Monday, February 1, 2010

Lake Wobegon of Texas-2

"Almost six out of 10 Texas public schoolchildren hail from low-income families, marking a troubling spike in poverty over the last decade, a new state report shows. The increase coincides with a significant jump in the number of Hispanic students, while fewer Anglo students were enrolled last year than 10 years ago, according to the study done by the Texas Education Agency [TEA]. Schools are also educating many more children whose primary language is not English. ... Sarah Winkler, the president of the Texas Association of School Boards ... [said] 'The cost of education is going to go up. Every student has to meet the same standards, and some of those students have never seen a book before.' ... The state's school funding system is set up to pay districts more for their impoverished students, but some believe the extra dollars are not enough. This year, the price tag is $2.8 billion, according to the TEA. Districts also get additional federal funds. ... 'You have more and more kids that are less prepared to do well in school,' said [Rob] Eissler, R-The Woodlands. 'Where the expense comes in, you need teachers that have more qualifications. Maybe we need more and better professional development for our teachers.' ... Steve Murdock, the former state demographer and previous director of the US Census Bureau, has projected that the average household income in Texas will drop in coming decades, pouring even more disadvantaged students into the schools", Ericka Mellon at the Houston Chronicle, 2 January 2010: http://www.chron.com/disp/story.mpl/headline/metro/6795211.html.

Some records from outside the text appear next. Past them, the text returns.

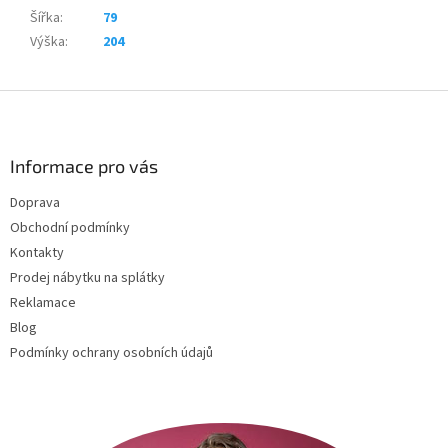
Šířka
:
79
Výška
:
204
Z
á
p
a
Informace pro vás
t
Doprava
í
Obchodní podmínky
Kontakty
Prodej nábytku na splátky
Reklamace
Blog
Podmínky ochrany osobních údajů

Said Alice, "stuff and nonsense". Educating 80 and 140 IQ kids as if they are the same. A big problem of schools: dropout rates are too low! Few if any kids with less than a 90 IQ should graduate from high school. But that means ... Yes. We are seeing the Californiazation of the US Southwest. Here's my 7 August 2009 post: http://skepticaltexascpa.blogspot.com/2009/08/lake-wobegon-of-texas.html. "Robin Hood" educational funding schemes are common. New Jersey's may be most costly, my 22 November 2009 post: http://skepticaltexascpa.blogspot.com/2009/11/christies-potential-andrew-jackson.html. Schooling is a massive waste of money.

2 comments:

Anonymous said...

Insisting all students achieve the same academic standard is much like factory farming.

In factory farming production standards are established and animals are measured to this standard.

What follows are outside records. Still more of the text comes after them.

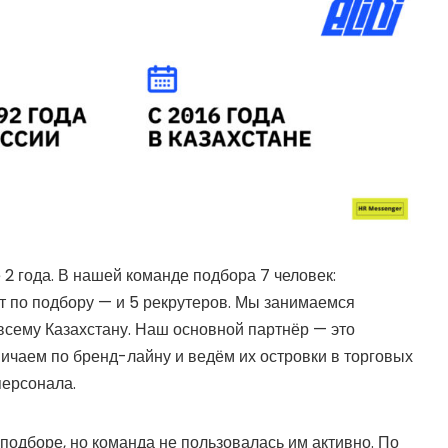
2 года. В нашей команде подбора 7 человек:
т по подбору — и 5 рекрутеров. Мы занимаемся
сему Казахстану. Наш основной партнёр — это
ничаем по бренд-лайну и ведём их островки в торговых
персонала.
 подборе, но команда не пользовалась им активно. По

Nature creates variability in animals like there is variety in people's intelligence.

This variability maybe the way that a species insures survival.

Assuming that all students must achieve math and reading at a specific level is unreasonable.

More vocational training!!

More plumbers, organic gardeners, massage therapists, senior caregivers needed!

ubu roi said...

More teacher training and longer certification are hallmarks of the educrat racket; you needn't simply know chemistry to teach it competently, you have to demonstrate feeling (to the satisfaction of a semi-literate marm who inexplicably crawed up the public education ladder) for your third-world students who barely speak English and couldn't pass the course if they did. Teaching now requires years of utterly useless and idiotic classes from the teacher certification mafia; they line their pockets and invent work for the 100k plus teachers who used gov't money to get an advanced degrees in "educational theory" or similarly vapid accreditation, the politicians get to crow about "more education", and the credulous public pulls out their checkbook, too mesmerized by the spell of "education" to resist. The opiate of the liberal masses is either shopping or education.